• Michelle Hebert

Donald Trump ending DACA

President Donald Trump ended the Deferred Action for Childhood Arrivals, also known as DACA, which Barack Obama created in 2012. Trump has told news outlets that he made the decision with the people’s hearts in mind.

After Trump made the decision about DACA, protests broke out, and angry individuals shared their opinions. As a result, Trump started to push congress to find a way to continue it, according to the New York Times.

Congress will have six months to make a program that will protect the 800,000 people who are currently protected under it before action will be taken against them. The people protected under DACA are commonly known as Dreamers. However, according to CNN, “not all DREAMers became DACA recipients.”
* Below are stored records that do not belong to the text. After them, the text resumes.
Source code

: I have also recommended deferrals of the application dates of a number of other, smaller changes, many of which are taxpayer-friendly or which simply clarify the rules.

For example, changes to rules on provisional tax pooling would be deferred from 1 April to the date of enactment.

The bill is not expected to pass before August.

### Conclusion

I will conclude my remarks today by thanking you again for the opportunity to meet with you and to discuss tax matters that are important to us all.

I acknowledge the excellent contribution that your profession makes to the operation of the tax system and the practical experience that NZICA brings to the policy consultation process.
DACA protected Dreamers who were brought to the United States as children. A Dreamer could live in the U.S. under DACA, but the whole program came with conditions. One of the biggest conditions dealt with education: the person had to currently be enrolled in school, have obtained a GED, or have obtained a high school degree. Other conditions dealt with the age of the people applying, how long they have lived in the United States, and criminal records.

The Dreamers protected now can only do so much to continue living life in the U.S. Three options are in place for the current recipients of DACA, according to CNN: work permits issued under DACA will be upheld until they expire, DACA applications received before the decision was made will be processed, and a person’s status that is set to expire by March 5, 2018, has one month to apply for another two-year permit.

Congress taking action could give the Dreamers hope for their futures of life in the U.S. However, if congress doesn’t take action, about 300,000 recipients will be at risk for deportation in 2018, and the rest will be at risk in 2019, CNN reported.